As a dopey goof myself, I take pride in celebrating these heroes. I also look to the Los Angeles Rams’ Jared Goff with cautious optimism, because the man standing between Brady and his sixth Super Bowl ring might be the heir to Manning and Foles’ throne. Goff is only in the third year of his NFL career, but he already possesses the gait of a champion.
It’ll take more than a marionette-like physique to beat the Patriots, though. A hallmark of Foles and Manning’s genius is their ability to sprinkle baffling, bone-headed plays amongst moments of athletic majesty. Goff checks this box, and his excellent season was not without some beautiful madness, like this interception against the Eagles in December.
That’s an interception during the regular season but, come Super Bowl time, this same stumbling confidence could turn into Goff’s version of the helmet catch.
Being a goof on the field is one thing, but Goff has shown he can be an affable dork off it, too.
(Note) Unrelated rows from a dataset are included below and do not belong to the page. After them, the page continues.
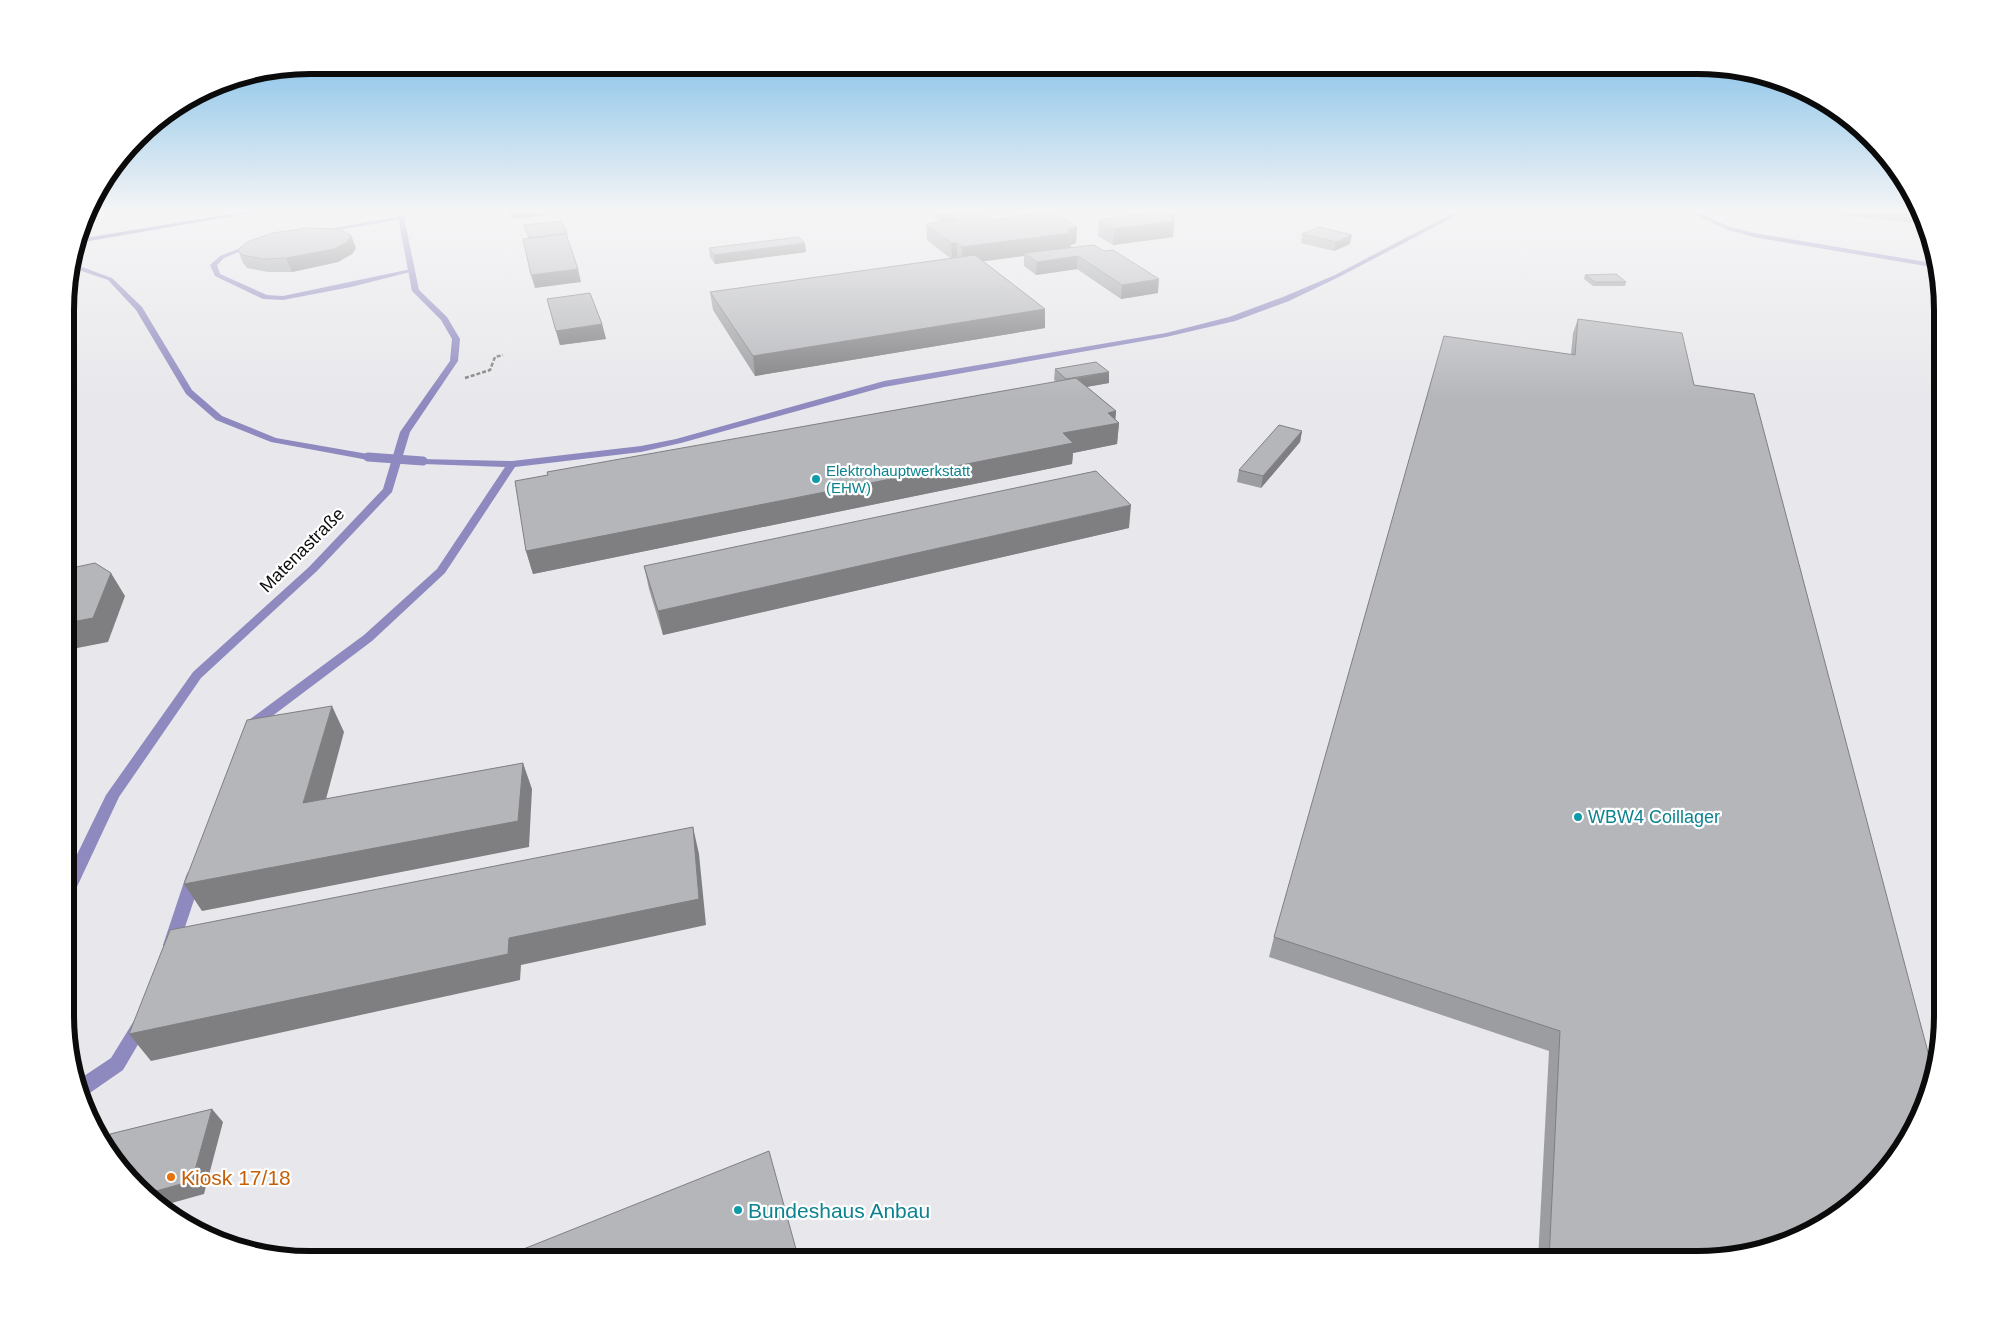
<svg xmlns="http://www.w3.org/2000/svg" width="2008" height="1325" font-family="Arial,sans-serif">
	<rect width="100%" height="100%" fill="#e8e8ec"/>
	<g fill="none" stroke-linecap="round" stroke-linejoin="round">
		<path stroke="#818184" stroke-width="2.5" stroke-dasharray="4 2" stroke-linecap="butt" d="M465,378L490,370L495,357L503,355"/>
		<g fill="#8e89bf" fill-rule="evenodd">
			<path d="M1455,212H1463L1339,277L1289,301L1235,321L1166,337L884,387L681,443L641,452L515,467L445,573L372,641L259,726L255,733H245L243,730L249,720L364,635L437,569L505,467L423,464L420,463V459L512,461L641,446L676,439L884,381L1166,333L1229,317L1283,297L1335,275Z"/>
			<path d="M1689,212H1697L1730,227L1754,233L1938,264V268L1753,237L1726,229Z"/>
			<path d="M401,216L403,219L320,233L317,231Z"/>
			<path d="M251,244L256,245L224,258L217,265L220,274L267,295L283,296L411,269L414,271L351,287L283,300L263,299L215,276L210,265L220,256Z"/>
			<path d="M71,263L112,278L142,307L192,390L222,416L276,438L368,454L373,457L368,460L271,442L216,420L186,394L136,310L108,280L70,267Z"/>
			<path d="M194,870L200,872L202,876L179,945L177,950L171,952L165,950L163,945L186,876L188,872Z"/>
			<path d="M141,1016L147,1019L150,1024L123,1070L84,1097L78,1080L111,1058L135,1019Z"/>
		</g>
		<path fill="#8e89bf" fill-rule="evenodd" d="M397,212H403L419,290L447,317L460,339L458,361L410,432L392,492L317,571L201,678L119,797L75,891L73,895L67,897V875L106,795L193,672L309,567L383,489L400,432L450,361L452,339L441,320L412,291Z"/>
		<path fill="#6659a7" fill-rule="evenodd" d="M242,212H256L78,243L79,239Z"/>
		<path stroke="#8e89bf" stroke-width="9" d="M368,457L423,461"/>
	</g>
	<g fill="#9c9da0">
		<path d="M927,212H981L992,220L1077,227L1076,243L1071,245V248L1158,293L1121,299L1077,269L1036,275L1024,266V256L983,261L1045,309V328L755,376L713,310L710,292L950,258L927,240L926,224L940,222Z"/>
		<path d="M1123,212H1175L1173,237L1113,245L1098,236L1099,220L1130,216Z"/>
		<path d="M1815,212H1921L1926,224L1816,213Z"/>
		<path d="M1302,234L1350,244L1334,251L1301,243Z"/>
		<path d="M356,248L352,254L338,262L292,272H268L247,268L243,263L238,250Z"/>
		<path d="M709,248L806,252L715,264L710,257Z"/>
		<path d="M1585,275L1626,282L1625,286H1593L1584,279Z"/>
		<path d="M547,299L602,324L606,339L560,345Z"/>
		<path d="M1578,319L1694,385L1714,1259L1538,1260L1549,1051L1269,957L1274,937L1571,354L1573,333Z"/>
		<path d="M1055,369L1109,372V383L1087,387L1116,411L1115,419L1119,423L1117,444L1073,453L1072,464L533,574L526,551L1056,381L1054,380Z"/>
		<path d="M1302,431L1300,442L1261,488L1237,482L1239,470Z"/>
		<path d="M1129,528L663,635L649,589L644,566Z"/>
	</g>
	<g fill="#7f7f82">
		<path d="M509,212H542L543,216L511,219Z"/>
		<path d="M1159,212H1175L1173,237L1113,245L1114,229Z"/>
		<path d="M1077,227L1076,243L1071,245V249L1024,253V256L963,264L962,247L1067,230Z"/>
		<path d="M351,235L356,248L352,254L338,262L292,272L286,258Z"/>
		<path d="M1352,235L1350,244L1334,251L1336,242Z"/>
		<path d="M805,243L806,252L715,264L714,255Z"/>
		<path d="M951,243H957V260H952Z"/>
		<path d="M1078,256L1077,269L1036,275L1037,262Z"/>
		<path d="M578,269L581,282L535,288L531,275Z"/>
		<path d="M1159,279L1158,293L1121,299L1122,285Z"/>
		<path d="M1045,309V328L755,376L753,356Z"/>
		<path d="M602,324L606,339L560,345L556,331Z"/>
		<path d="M1109,372V383L1067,390V380Z"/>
		<path d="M1116,411L1115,424L1119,423L1117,444L1073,453L1072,464L533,574L526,551Z"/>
		<path d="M1302,431L1300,442L1261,488L1263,476Z"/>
		<path d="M1131,505L1129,528L663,635L658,611Z"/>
		<path d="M67,556L77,573L67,595Z"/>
		<path d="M111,573L125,596L108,642L67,650V623Z"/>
		<path d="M332,706L344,732L318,829L303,803Z"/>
		<path d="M523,763L532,789L529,847L202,911L184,884Z"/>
		<path d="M67,808L70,813L67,818Z"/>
		<path d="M693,827L699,854L706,925L521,965L520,980L151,1061L129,1034L509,938Z"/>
		<path d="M212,1109L223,1122L204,1194L161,1206L149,1193Z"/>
	</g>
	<g fill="#b5b6ba" stroke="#7f7f82">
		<path d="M947,212H981L992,220L1046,212H1054L1077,227L1067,230L1071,233L962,247L957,243H951L926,224L957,220Z"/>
		<path d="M1152,212H1159L1175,221L1114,229L1099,220L1153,213Z"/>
		<path d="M561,221L567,233L529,238L524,225Z"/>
		<path d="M1319,227L1352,235L1336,242L1302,234Z"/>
		<path d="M307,228L338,229L351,235L347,242L334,249L286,258L263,259L242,255L238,250L247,242L272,233Z"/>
		<path d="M566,234L578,269L531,275L523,239Z"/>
		<path d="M799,237L805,243L714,255L709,248Z"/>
		<path d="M1094,245L1104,251L1113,250L1159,279L1122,285L1078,256L1037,262L1024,253Z"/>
		<path d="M975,255L1045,309L753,356L710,292Z"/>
		<path d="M1616,274L1626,282H1595L1585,275Z"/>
		<path d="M590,293L602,324L556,331L547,299Z"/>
		<path d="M1578,319L1682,333L1694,385L1754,394L1934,1075L1930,1094L1902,1152L1860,1199L1821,1227L1762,1252L1714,1259L1549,1260L1560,1031L1274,937L1444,336L1575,355Z"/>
		<path d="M1096,362L1109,372L1066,379L1055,369Z"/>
		<path d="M1076,378L1116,411L1108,413L1119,423L1063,433L1073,443L526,551L515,481L548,475L547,472Z"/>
		<path d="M1279,425L1302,431L1263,476L1239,470Z"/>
		<path d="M1096,471L1131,505L658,611L644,566Z"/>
		<path d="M95,563L111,573L93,618L67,623V569Z"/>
		<path d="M332,706L303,803L523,763L518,821L184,884L247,720Z"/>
		<path d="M693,827L699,899L509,938L508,954L129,1034L170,930Z"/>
		<path d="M212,1109L192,1181L149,1193L105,1146L110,1134Z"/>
		<path d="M769,1151L799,1260H496Z"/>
	</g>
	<linearGradient id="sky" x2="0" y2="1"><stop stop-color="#67b3e4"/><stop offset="0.53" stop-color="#f5f5f6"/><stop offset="1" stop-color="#f5f5f6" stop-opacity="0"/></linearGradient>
	<rect width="2008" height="398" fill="url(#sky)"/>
	<g fill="#0f9aa8" stroke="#fff" stroke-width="2">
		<circle cx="816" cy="479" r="5"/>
		<circle cx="1578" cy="817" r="5"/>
		<circle cx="738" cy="1210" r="5"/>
	</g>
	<circle fill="#e8710a" stroke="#fff" stroke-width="2" cx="171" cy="1177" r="5"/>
	<g text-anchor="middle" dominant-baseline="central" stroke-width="4.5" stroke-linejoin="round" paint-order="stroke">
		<g font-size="15" fill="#0d838f" stroke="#fff" text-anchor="start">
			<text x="826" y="470">Elektrohauptwerkstatt<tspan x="826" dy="17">(EHW)</tspan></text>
		</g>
		<g font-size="18" fill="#0b0b0c" stroke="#fff">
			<text transform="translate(302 550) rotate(-45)">Matenastraße</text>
		</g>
		<g font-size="18" fill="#0d838f" stroke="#fff" text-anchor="start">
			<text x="1588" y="817">WBW4 Coillager</text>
		</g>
		<g font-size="21" fill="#c56008" stroke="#fff" text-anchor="start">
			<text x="181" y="1177">Kiosk 17/18</text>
		</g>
		<g font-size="21" fill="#0d838f" stroke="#fff" text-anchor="start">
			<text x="748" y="1210">Bundeshaus Anbau</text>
		</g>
	</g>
	<path d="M0 0H2008V1325H0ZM310 74H1698A236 236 0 0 1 1934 310V1015A236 236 0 0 1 1698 1251H310A236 236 0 0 1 74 1015V310A236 236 0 0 1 310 74Z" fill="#fff" fill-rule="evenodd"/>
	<path fill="none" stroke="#0b0b0c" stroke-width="6" d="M310 74H1698A236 236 0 0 1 1934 310V1015A236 236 0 0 1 1698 1251H310A236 236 0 0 1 74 1015V310A236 236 0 0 1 310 74Z"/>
</svg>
The Rams were the subject of HBO’s Hard Knocks documentary series during Goff’s rookie season, and he made headlines for not knowing the direction in which the sun rises. “Apparently it’s well known,” he told teammate Pharoh Cooper. (Note: Goff was born and raised in Marin County, which is close to the helpful sunset guidepost that is the Pacific Ocean.)
Later in the series, Goff boasts of his Ping Pong skills to Cooper, only to lose to the wide receiver in decisive and flailing fashion.
Show that video to Brady before kickoff on Sunday and watch the belief drain from his eyes.
If there are any doubts as to Goff’s goofy bona fides, allow his roommate, Patrick, to dispel them. Patrick works sales for iHeartRadio and has been a guest on Ryan Seacrest’s syndicated drive time Top-40 program. In his first appearance, Patrick said the reason that Goff—a star quarterback who signed an $18 million signing bonus—wanted a roommate was because “he’s lonely.”
Not since that photo went viral of Eli Manning observing his flooded lobby during Hurricane Sandy have we been given such an intimate glimpse into the simple home life of an NFL quarterback. If history is any indication, Jared and Patrick may soon be welcoming a new roommate into their shared living space: the Super Bowl MVP Trophy.